The following year the Nike Dunk cemented itself as a basketball icon when the Beaverton brand released the “Be True To Your School” campaign. Offering fans a chance to don their collegiate colours, Nike created seven colourways of the Nike Dunk High for specific college basketball teams. This sponsorship allowed the brand to organically market the Dunk beyond the confines of college arenas and would later be considered as a defining moment in the sneaker’s history.

It wasn’t until the ‘90s that the shoe’s demand began to decline. The Dunk became a symbol of the past, losing its appeal and marking an abrupt end to its lengthy run. Sneakerheads looked instead to the Air Max 1 and Air Jordan 3 — highly technical styles that represented a new era of modern technology.

But while the Dunk was no longer found on the hardwood, it soon found its place on the halfpipe. Thanks to an updated design with a lightweight nylon tongue and thicker Swoosh, the Dunk was adopted by skateboarders around the globe. Skaters loved the Nike Dunk because it was cheap and accessible, whilst delivering the cushioning, support and traction needed for the sport. Before long, Nike had expanded its offering and changed the game with all-new silhouettes, exclusive releases and reimagined colourways.

Widely regarded as the Nike Dunk’s greatest era, the early 2000s saw the silhouette return to the forefront of sneaker culture. Sandy Bodecker’s appointment as General Manager of Nike SB in 2001 led to more skateboarding-inspired styles than ever before — including the Dunk Low Pro SB and Dunk Low Pro B — while revamped releases allowed the sneaker to reenter the lifestyle sphere.

During this period, collaborations became a key part of the Nike SB Dunk’s appeal. Following the coveted “Colors By” collection, Nike enlisted several high-profile tastemakers and brands to bring something new to shoe’s design. Stand-outs include streetwear influences from Stüssy, Supreme and Futura, as well as skateboarding classics from Skates, Diamond Supply and Jeff Staple. Each sneaker came with a rich story and acted as a catalyst for the Nike Dunk SB’s success.

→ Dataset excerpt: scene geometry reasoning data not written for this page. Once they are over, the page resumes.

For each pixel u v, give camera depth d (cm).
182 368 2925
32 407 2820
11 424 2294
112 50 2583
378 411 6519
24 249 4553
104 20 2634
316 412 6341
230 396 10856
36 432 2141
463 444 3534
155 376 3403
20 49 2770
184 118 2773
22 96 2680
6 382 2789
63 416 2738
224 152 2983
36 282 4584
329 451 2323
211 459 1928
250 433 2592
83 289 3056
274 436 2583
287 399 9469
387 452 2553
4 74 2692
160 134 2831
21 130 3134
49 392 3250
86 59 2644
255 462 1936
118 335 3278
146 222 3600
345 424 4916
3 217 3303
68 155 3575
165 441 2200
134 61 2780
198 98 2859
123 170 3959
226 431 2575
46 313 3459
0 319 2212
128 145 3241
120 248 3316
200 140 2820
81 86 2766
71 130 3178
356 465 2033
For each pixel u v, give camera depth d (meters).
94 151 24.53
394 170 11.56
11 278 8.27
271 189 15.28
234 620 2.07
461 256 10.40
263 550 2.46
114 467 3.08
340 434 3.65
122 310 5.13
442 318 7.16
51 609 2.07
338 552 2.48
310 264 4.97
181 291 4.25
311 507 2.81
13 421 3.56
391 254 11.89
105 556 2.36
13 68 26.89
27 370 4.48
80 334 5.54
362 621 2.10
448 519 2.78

After a brief hiatus, the Nike Dunk began to gain momentum in the late 2010s. One of the pioneers behind the shoe’s long-awaited comeback, Travis Scott’s collaboration with Nike in 2020 saw the Dunk propelled back into the limelight. The Texan artist reworked the silhouette with removable paisley and check print overlays, lending a playful edge to the model and bringing it into modern day. Within hours the collection had sold out and the Nike Dunk was sought after once again.

But it was upon the release of Virgil Abloh’s Dunk that things really took flight. Paying homage to the silhouette’s basketball roots, Abloh created a capsule of three retro and dynamically-blocked colourways. The sneakers were crafted with a deconstructed aesthetic and featured the designer’s calling card details — exposed foam tongues, trademark branding and cable-cord lacing. A partnership that secured the Dunks legendary status, this collaboration single-handedly shifted the shoe into the luxury realm.

Today, the Nike Dunk is still reigning supreme. The silhouette’s timelessness and simplicity has allowed it to remain relevant in a world of ever-changing trends and tastes, while its connection to sport and fashion makes it one of the most recognisable styles on the planet. An enduring shoe with endless staying power, the Nike Dunk is a certified icon.